# Thinking of s stingray... Need sand or is gravel okay?



## shocker45 (Jun 23, 2005)

alright, im thinking of getting a stingray, lfs has one for cheap. right now i have 3\8 gravel substrate. it this okay for a stingray or do i need to get sand? i would kind of like to keep this substrate it is easy to keep clean and looks very natural..


----------



## oscared15 (Feb 3, 2006)

:nod: don't know much about sting rays myself, I'd like to find out about them, there kinda expensive though


----------



## Juggalo (Mar 1, 2006)

shocker45 said:


> alright, im thinking of getting a stingray, lfs has one for cheap. right now i have 3\8 gravel substrate. it this okay for a stingray or do i need to get sand? i would kind of like to keep this substrate it is easy to keep clean and looks very natural..

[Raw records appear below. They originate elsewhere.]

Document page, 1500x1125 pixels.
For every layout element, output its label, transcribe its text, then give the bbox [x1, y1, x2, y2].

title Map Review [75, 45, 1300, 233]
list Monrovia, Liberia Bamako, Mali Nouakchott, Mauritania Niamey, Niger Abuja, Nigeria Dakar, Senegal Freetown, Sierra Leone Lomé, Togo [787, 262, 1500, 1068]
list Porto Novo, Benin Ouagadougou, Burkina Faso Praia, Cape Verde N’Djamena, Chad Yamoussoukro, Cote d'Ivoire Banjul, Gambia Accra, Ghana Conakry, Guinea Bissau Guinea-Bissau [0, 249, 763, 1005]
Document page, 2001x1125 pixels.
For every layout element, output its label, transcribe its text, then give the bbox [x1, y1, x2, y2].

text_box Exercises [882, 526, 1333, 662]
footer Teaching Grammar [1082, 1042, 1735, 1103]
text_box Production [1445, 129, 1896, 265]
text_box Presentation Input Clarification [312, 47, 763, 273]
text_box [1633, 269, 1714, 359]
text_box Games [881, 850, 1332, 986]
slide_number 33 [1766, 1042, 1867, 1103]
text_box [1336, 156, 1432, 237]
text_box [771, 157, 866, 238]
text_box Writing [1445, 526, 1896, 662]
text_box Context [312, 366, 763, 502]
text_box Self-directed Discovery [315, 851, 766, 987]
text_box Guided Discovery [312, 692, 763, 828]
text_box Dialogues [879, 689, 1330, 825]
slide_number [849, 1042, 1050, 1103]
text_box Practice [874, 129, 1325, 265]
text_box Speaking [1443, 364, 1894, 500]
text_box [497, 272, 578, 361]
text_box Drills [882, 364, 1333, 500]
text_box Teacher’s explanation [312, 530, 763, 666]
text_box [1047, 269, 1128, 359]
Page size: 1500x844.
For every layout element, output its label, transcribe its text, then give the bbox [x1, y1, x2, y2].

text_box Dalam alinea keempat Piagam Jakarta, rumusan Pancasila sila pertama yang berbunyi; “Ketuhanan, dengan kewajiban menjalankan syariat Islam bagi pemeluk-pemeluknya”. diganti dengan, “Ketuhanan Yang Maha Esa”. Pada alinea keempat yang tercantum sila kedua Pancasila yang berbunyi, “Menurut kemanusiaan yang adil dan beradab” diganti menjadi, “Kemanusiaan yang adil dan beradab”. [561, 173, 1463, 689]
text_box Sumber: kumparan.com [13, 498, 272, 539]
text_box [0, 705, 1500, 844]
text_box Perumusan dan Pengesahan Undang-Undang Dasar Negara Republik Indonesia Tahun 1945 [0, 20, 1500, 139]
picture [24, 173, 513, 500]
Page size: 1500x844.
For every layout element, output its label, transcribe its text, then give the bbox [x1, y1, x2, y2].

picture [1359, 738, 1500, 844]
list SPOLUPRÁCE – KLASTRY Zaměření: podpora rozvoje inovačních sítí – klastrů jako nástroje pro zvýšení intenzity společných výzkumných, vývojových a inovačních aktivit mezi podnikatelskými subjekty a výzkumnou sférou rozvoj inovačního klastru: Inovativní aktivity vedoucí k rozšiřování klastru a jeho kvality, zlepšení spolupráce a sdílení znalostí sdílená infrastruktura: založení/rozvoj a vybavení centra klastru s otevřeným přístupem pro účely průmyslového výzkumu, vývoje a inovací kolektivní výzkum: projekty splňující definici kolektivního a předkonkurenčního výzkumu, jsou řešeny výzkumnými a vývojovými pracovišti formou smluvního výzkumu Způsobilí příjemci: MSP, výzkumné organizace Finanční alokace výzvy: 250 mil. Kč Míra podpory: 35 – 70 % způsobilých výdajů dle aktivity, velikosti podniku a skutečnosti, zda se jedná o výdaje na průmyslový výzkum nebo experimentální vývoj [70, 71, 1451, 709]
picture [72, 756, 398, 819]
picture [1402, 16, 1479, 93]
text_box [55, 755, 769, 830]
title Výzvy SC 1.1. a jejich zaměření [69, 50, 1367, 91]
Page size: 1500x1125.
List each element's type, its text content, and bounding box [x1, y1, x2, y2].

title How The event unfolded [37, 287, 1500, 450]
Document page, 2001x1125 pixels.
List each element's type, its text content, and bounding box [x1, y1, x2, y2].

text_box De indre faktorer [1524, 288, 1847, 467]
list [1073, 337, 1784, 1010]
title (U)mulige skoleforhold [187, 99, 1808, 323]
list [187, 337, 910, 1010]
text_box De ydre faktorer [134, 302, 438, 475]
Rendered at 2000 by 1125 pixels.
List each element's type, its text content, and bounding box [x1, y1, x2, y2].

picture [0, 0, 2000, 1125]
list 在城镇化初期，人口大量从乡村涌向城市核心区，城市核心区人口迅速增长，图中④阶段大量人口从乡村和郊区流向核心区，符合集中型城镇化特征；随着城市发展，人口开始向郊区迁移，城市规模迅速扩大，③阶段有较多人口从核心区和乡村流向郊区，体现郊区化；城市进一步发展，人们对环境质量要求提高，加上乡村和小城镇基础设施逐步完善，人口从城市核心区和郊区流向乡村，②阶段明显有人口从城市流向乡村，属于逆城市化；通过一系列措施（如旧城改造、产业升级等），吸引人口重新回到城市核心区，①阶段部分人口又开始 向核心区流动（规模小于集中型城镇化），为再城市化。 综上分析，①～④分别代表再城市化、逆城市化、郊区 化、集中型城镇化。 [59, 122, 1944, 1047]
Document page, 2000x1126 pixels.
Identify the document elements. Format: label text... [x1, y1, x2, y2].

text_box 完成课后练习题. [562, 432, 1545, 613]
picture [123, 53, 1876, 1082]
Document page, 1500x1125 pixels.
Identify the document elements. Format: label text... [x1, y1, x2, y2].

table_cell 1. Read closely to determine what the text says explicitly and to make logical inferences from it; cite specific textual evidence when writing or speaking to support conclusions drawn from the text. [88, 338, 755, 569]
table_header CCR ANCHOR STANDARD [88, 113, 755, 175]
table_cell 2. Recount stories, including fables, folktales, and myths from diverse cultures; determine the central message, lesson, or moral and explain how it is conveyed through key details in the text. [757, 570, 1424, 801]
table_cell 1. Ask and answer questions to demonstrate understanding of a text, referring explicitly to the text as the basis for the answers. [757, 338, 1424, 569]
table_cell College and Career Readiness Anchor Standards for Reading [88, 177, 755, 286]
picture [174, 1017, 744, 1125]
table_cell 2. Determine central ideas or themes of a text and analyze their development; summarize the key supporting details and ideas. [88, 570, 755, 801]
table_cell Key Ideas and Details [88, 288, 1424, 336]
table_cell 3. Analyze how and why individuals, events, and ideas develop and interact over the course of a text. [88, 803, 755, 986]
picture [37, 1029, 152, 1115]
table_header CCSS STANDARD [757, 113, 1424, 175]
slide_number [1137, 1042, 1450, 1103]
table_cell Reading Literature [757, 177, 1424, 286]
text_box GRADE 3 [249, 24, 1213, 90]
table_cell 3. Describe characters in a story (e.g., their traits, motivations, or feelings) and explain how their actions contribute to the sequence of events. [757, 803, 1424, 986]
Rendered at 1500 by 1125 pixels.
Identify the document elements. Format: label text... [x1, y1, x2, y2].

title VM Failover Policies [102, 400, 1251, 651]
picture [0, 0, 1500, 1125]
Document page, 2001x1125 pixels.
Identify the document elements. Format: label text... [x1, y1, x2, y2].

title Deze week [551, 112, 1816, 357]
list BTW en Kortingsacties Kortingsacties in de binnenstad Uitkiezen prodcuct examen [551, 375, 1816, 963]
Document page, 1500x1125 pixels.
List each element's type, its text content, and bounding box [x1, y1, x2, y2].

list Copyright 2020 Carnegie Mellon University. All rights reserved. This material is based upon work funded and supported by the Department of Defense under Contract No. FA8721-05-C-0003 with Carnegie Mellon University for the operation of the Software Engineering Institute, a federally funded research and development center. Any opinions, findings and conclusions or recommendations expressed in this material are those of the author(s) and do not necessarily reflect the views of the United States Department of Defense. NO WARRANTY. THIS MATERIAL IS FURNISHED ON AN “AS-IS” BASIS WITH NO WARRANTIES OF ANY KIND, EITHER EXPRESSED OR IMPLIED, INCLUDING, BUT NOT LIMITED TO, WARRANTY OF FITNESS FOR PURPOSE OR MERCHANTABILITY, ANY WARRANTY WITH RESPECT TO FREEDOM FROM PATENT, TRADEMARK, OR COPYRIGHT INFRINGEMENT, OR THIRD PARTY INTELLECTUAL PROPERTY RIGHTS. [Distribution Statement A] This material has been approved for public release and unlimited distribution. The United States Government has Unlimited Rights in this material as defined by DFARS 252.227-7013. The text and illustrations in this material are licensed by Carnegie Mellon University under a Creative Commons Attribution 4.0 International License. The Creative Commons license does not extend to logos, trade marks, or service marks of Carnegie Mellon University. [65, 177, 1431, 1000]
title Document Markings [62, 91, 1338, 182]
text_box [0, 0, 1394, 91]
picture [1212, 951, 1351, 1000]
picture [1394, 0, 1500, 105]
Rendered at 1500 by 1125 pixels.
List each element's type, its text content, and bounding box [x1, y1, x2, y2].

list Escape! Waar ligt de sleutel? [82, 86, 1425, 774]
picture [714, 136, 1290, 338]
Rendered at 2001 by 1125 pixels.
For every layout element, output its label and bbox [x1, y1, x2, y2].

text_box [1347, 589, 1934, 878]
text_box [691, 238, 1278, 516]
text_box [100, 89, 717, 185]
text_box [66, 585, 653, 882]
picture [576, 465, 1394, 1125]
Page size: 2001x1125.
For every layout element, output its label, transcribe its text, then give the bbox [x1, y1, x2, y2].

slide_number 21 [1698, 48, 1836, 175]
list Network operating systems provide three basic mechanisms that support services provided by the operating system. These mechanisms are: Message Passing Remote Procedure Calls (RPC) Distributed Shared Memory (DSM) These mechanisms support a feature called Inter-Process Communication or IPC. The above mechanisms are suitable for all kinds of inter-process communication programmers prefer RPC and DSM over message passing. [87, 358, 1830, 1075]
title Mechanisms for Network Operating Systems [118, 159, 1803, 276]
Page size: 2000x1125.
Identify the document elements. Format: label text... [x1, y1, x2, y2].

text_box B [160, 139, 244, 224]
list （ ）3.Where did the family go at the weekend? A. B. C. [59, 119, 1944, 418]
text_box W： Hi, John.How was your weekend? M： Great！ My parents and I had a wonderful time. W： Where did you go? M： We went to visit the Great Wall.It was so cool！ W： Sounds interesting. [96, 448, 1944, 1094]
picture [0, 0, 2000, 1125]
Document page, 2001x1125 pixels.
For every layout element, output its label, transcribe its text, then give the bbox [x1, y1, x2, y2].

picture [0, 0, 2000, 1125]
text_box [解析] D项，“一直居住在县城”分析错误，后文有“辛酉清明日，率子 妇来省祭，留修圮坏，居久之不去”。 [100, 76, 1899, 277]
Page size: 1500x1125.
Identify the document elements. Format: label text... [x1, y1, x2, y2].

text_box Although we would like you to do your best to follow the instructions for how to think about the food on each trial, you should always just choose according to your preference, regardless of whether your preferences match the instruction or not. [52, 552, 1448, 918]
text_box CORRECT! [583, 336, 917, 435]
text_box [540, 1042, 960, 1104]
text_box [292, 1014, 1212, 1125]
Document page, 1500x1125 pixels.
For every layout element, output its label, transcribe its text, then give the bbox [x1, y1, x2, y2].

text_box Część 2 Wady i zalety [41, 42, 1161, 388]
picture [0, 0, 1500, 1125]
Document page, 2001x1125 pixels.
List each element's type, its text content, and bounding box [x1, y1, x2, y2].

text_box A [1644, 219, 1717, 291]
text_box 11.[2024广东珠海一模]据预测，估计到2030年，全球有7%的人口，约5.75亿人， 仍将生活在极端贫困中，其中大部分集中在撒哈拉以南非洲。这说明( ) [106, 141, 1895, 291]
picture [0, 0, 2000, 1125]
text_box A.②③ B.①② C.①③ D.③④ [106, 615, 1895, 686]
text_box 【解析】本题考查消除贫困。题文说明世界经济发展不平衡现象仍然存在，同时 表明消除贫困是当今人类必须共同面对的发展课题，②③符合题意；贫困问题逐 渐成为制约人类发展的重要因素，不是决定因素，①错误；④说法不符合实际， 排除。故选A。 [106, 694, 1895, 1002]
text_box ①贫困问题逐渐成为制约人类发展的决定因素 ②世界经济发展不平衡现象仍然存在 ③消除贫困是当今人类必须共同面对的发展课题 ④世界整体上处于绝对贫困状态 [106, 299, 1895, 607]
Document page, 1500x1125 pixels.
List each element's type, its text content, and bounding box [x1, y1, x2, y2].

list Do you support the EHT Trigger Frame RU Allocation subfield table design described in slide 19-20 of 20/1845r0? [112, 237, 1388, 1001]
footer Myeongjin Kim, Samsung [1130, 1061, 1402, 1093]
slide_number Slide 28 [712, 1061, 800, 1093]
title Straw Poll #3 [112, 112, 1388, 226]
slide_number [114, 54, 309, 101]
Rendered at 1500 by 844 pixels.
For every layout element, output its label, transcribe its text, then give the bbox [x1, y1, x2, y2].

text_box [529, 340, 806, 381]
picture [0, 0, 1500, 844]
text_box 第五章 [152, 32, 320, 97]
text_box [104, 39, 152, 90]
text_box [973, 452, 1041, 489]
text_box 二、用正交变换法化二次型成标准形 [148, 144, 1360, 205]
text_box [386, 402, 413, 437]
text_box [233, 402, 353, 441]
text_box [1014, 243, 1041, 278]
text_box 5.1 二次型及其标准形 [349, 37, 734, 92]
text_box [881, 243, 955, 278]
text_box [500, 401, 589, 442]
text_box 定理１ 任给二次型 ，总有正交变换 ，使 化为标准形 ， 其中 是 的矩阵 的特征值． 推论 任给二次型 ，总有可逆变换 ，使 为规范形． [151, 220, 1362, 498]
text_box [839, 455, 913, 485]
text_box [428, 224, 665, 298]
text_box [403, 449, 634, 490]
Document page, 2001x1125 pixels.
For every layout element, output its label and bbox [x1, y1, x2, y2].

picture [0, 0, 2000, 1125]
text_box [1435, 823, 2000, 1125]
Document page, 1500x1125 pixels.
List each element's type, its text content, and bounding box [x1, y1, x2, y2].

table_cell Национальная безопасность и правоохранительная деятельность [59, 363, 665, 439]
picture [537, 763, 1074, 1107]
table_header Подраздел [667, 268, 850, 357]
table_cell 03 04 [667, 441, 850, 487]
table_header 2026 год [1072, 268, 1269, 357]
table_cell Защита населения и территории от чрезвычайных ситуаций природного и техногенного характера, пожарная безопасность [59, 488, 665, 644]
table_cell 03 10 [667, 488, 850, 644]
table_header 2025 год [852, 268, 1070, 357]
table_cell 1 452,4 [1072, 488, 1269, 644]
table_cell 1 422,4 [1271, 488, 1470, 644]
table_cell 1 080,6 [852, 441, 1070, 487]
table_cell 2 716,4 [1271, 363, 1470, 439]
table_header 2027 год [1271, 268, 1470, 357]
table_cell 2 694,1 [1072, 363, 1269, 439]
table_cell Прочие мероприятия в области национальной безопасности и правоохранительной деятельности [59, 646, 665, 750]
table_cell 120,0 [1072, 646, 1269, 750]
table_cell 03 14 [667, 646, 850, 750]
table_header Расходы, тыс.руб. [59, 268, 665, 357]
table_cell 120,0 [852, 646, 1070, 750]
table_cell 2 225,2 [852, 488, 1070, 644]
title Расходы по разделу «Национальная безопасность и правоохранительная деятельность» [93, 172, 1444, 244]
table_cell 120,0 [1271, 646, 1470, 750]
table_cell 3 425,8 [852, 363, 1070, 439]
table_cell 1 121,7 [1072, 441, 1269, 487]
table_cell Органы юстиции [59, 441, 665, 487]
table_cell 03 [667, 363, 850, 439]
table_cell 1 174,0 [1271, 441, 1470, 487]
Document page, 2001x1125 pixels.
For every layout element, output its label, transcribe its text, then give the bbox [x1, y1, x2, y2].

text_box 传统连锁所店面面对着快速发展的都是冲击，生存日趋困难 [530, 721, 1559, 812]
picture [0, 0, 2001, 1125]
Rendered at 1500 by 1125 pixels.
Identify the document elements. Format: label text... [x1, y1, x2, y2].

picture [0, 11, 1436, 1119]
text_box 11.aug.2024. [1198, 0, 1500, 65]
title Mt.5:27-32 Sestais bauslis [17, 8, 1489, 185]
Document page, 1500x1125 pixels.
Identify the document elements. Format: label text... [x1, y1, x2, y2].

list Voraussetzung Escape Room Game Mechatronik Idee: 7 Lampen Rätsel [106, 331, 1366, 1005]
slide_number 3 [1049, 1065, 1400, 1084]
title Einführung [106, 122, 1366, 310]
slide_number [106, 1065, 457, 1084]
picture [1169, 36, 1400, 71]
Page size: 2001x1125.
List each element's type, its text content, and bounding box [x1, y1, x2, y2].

stingrays are very cool, but hard to keep from what i read. Study up and do as much research on them as possible before diving into it!!! Hey what happened to your 10 RBP's?? I see you had all 10 die this weekend--do you know what happened?


----------



## shocker45 (Jun 23, 2005)

my friend spilt taquila in my tank. 36 hours later. all dead. even after a water change. search the piranha discussion forums for more details. i could have killed him.


----------



## dracofish (Jul 13, 2003)

Here's a link to my general guide to Stingray care.


----------



## Juggalo (Mar 1, 2006)

shocker45 said:


> my friend spilt taquila in my tank. 36 hours later. all dead. even after a water change. search the piranha discussion forums for more details. i could have killed him.


I would have knocked him out for sure!!! I'm sorry man, that really sucks bad!!!


----------



## shocker45 (Jun 23, 2005)

nice guide. thanks. so is gravel okay or no?

and personally i find gravel would have be better than sand. with sand u never stir it up. so stuff would fall in and rot and cause ammonia build ups. with gravel u are stirring it up, vacuuming out everything with every water change. iuno. i always thought gravel would be cleaner than sand.


----------



## JD7.62 (Apr 7, 2005)

I think sand is easier to clean then gravel. With sand, especially if you have a power head, all the crap piles up in a corner and you can easily syphon it out. Also with rays you dont have to worry about anything getting trapped under the sand because they are constantly blowing through it and stirring it up. Plus sand looks 10x better!


----------



## shocker45 (Jun 23, 2005)

thats true, but wont crap and stuff go into the sand itself and u wont be able to see if unless u stir it up.. i would be combining it with a messy fish. so i dont know if it would be a good idea. it does look better but i found it a lot more difficult to maintain.


----------



## JD7.62 (Apr 7, 2005)

Not really because unlike gravel sand is almost like a solid since the grains are so small and the crap wont fall down the gaps. If it does though rays are always sifting and blowing through the sand so the ray itself will do a good job of keeping things stirred up.

Go with black estes marine sand (ray safe) and I garuntee you that you and your ray will be happier!


----------



## oscar119 (Nov 26, 2005)

I would say sand as well only because the typically like to hide in the sand...


----------